Miller’s personal collection once peaked at 300 pairs, but over the years, he sometimes had to auction off shoes to pay bills. He now has about 60 pairs and is “replenishing.”

“There’s an underlying need to be unique and expressive, and I think that’s a way to do it — with your shoes,” Miller says. “It’s about respectful one-upmanship and overall bragging rights that’s not for the general public.”

BBlaze plans to be the first metro shop to take advantage of the burgeoning customization trend. Both Nike and Reebok offer made-to-order shoes on their Web sites, but on June 9, the shop will put on Clothing as Canvas, featuring an array of designer pants, jackets and shoes modified by area artists. The show’s sneaker scribes include Sike Style and recent Kansas City Art Institute grad Hector Serna Jr. , who goes by the brush handle Blunt Naked.

Serna put Kansas City on the sneaker-decorating map about a year ago, when his pair of leather Converse high tops painted with musical imagery (a mix tape and an MC on his mic) and sporting speaker-wire laces made the top 100 best customizations in the Sneaker Freaker Book, the shoe industry’s underground almanac of cool. Two other Art Institute grads, Dennis Doty and Rigo Martinez, also beat hundreds of contributors in the international contest.

“You always want to have that one-of-a-kind pair,” says Serna (not a size 12). “The idea of building things is what I’m really interested in. To me, they’re small sculptures.”
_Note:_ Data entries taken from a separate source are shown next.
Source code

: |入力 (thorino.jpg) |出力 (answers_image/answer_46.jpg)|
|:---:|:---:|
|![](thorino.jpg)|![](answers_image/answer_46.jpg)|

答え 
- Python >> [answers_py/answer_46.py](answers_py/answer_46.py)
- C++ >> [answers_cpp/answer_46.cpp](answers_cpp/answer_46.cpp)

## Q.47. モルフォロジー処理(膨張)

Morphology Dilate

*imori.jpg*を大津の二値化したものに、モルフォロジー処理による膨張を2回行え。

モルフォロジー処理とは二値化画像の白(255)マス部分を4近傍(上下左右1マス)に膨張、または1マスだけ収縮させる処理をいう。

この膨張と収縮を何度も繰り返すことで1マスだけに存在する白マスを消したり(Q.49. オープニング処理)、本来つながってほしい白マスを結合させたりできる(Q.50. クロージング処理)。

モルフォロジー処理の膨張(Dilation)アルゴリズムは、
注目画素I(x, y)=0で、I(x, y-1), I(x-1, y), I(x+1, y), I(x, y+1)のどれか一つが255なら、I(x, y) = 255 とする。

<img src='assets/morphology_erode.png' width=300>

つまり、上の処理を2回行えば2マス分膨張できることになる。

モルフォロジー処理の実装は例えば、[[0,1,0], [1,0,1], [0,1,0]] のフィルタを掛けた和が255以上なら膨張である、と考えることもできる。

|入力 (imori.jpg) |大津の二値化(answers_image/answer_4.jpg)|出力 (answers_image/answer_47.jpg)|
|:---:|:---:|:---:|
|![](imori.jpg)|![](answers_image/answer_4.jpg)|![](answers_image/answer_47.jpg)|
Serna, who sometimes works in the shoe department at Urban Outfitters, tells this sartorial sirloin that he might turn his sneaker-sculptin’ into a side biz. In May, Green asked him to convert a pair of all-white Nike Delta Force low tops into a Neapolitanlike pink-brown-and-white summer shoe. Ooh la la!

“They turned out really good,” Green says. “I’m really happy with them.”

Meanwhile, Green’s entrepreneurial instincts aren’t standing still. He has created necklaces using small silver Nike Dunk trinkets — with exchangeable colored shoelaces — and has already unloaded 10 of them for $200 apiece on eBay. In July, he heads to Atlanta for a music production internship at So So Def. After that, he plans to enroll at Morehouse College, where he hopes to sell or trade his Dunk necklaces for more shoes. “College is a real broke time in life, so they tell me, so I gotta keep my sneaker game up,” he says.

Since January, he has unloaded a dozen pairs for more than $2,000 to help cover tuition. Now, that’s what the Strip calls thinkin’ on yer feet.